5. Rationality as all-or-nothing vs a matter of degree
Sometimes rationality is understood as a binary notion: an individual, belief, or action either is or is not rational. Once the bar for rationality is passed, however, rationality is treated as a matter of degree: one individual, belief, or action can be more or less rational than another. This is reflected in the fact that aspects which matter for rationality - how much evidence is looked at, how good one’s reasons are, and perhaps what kind of goals one is pursuing - are also graded (more or less evidence can be looked at, reasons and goals can be better or worse). An AI system might count as rational per se if it arrives at a verdict or conclusion on the basis of the evidence it has, whilst pursuing goals set by its programmer, but such a system might still count as more rational if it considers more evidence, sets its own goals, pursues those goals more efficiently, etc.
6. Common-sense reasoning
Human rationality connects to other intellectual and emotional virtues such as intelligence, problem-solving, and empathy. Designing an artificial system which can deploy non-logical, heuristic, or common-sense rules, which can decide what evidence should be taken to be relevant to a problem, and can display sensitivity to human values in goal-setting and reasoning, is a big ask. However, using neural network architectures able to learn from vast data sets has resulted in systems which seem able to reason in more human-like ways. However, findings here have been disputed and some initially impressive results turn out to involve mere parroting of information in the system’s training data. Human-like reasoning is often seen as a benchmark for intelligence, so when thinking about AI systems it is important to ask whether they succeed in common-sense reasoning, not just logical reasoning tasks.

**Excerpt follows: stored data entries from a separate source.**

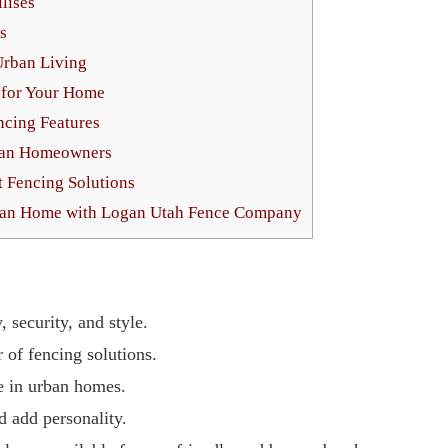
lises
s
Urban Living
g for Your Home
ncing Features
ban Homeowners
t Fencing Solutions
rban Home with Logan Utah Fence Company
 security, and style.
of fencing solutions.
e in urban homes.
d add personality.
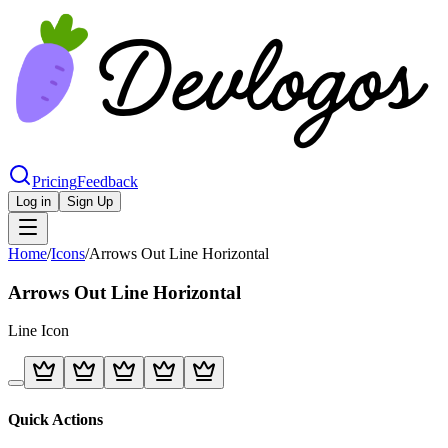
Pricing
Feedback
Log in
Sign Up
Home
/
Icons
/
Arrows Out Line Horizontal
Arrows Out Line Horizontal
Line
Icon
Quick Actions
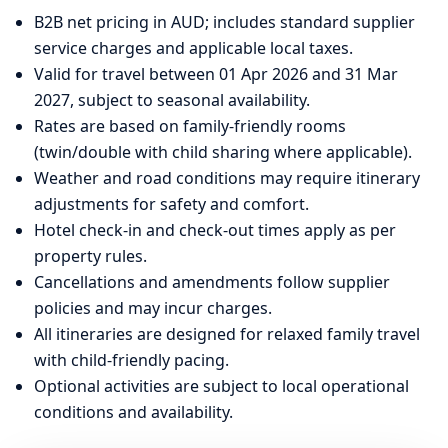
B2B net pricing in AUD; includes standard supplier
service charges and applicable local taxes.
Valid for travel between 01 Apr 2026 and 31 Mar
2027, subject to seasonal availability.
Rates are based on family-friendly rooms
(twin/double with child sharing where applicable).
Weather and road conditions may require itinerary
adjustments for safety and comfort.
Hotel check-in and check-out times apply as per
property rules.
Cancellations and amendments follow supplier
policies and may incur charges.
All itineraries are designed for relaxed family travel
with child-friendly pacing.
Optional activities are subject to local operational
conditions and availability.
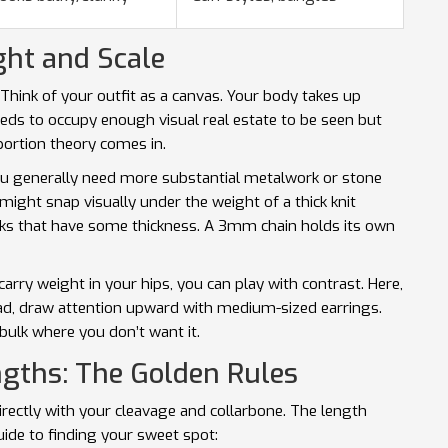
ht and Scale
. Think of your outfit as a canvas. Your body takes up
eeds to occupy enough visual real estate to be seen but
portion theory
comes in.
you generally need more substantial metalwork or stone
might snap visually under the weight of a thick knit
links that have some thickness. A 3mm chain holds its own
arry weight in your hips, you can play with contrast. Here,
ead, draw attention upward with medium-sized earrings.
bulk where you don’t want it.
ngths: The Golden Rules
directly with your cleavage and collarbone. The length
uide to finding your sweet spot:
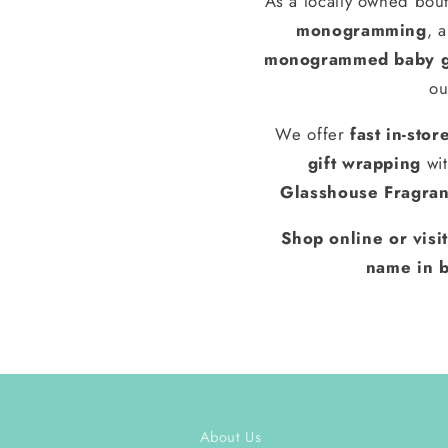
As a locally owned bout
monogramming
, 
monogrammed baby g
ou
We offer
fast in-stor
gift wrapping
wit
Glasshouse Fragra
Shop online or visi
name in b
About Us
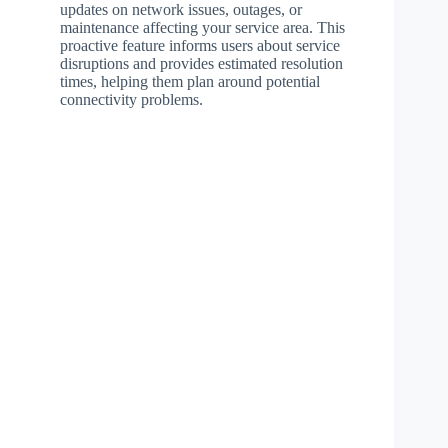
updates on network issues, outages, or
maintenance affecting your service area. This
proactive feature informs users about service
disruptions and provides estimated resolution
times, helping them plan around potential
connectivity problems.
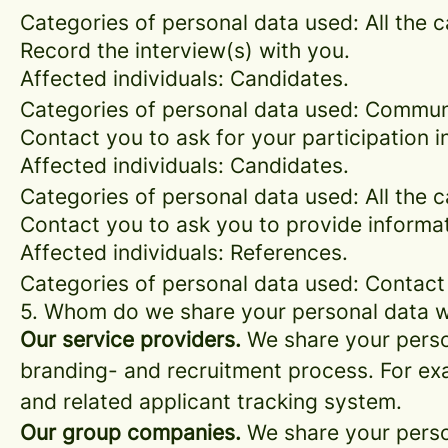
Categories of personal data used: All the 
Record the interview(s) with you.
Affected individuals: Candidates.
Categories of personal data used: Commun
Contact you to ask for your participation i
Affected individuals: Candidates.
Categories of personal data used: All the 
Contact you to ask you to provide informat
Affected individuals: References.
Categories of personal data used: Contact
5. Whom do we share your personal data w
Our service providers.
We share your person
branding- and recruitment process. For exa
and related applicant tracking system.
Our group companies.
We share your person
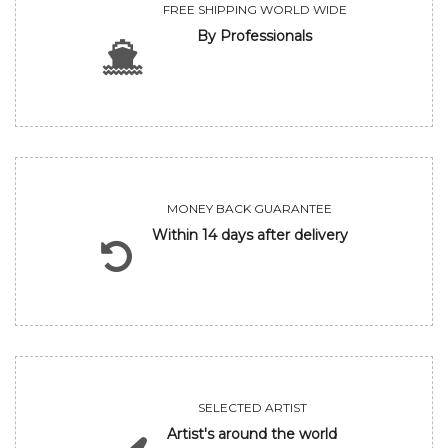
FREE SHIPPING WORLD WIDE
By Professionals
MONEY BACK GUARANTEE
Within 14 days after delivery
SELECTED ARTIST
Artist's around the world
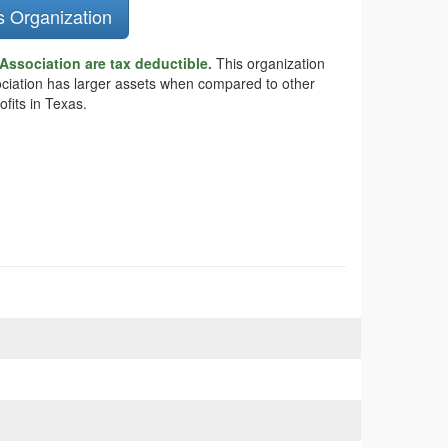
s Organization
 Association are tax deductible.
This organization
ssociation has larger assets when compared to other
fits in Texas.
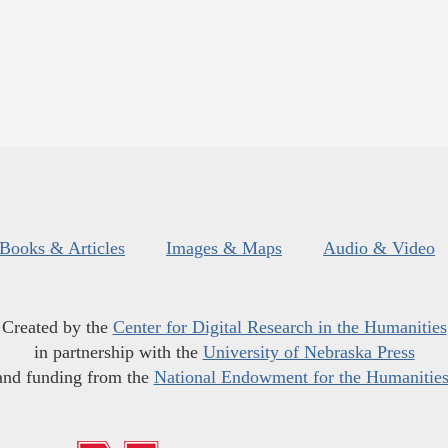
Books & Articles
Images & Maps
Audio & Video
Created by the
Center for Digital Research in the Humanities
in partnership with the
University of Nebraska Press
and funding from the
National Endowment for the Humanitie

The need to understand and predict the behaviour of AI systems is likely to become more pressing in the coming years. AI systems would be significantly more interpretable if we could assume that they are rational systems, responding to evidence and acting on reasons in the way that we assume typically holds true of people. However, while coherence between internal states is something we can expect good AI systems to deliver on now, becoming fully ‘reasons-responsive’ seems a long way down the line and will require richer capacities (such as AI systems which aim at believing what is true, can determine how much evidence to look to, and can set their own appropriate goals and work efficiently to achieve them).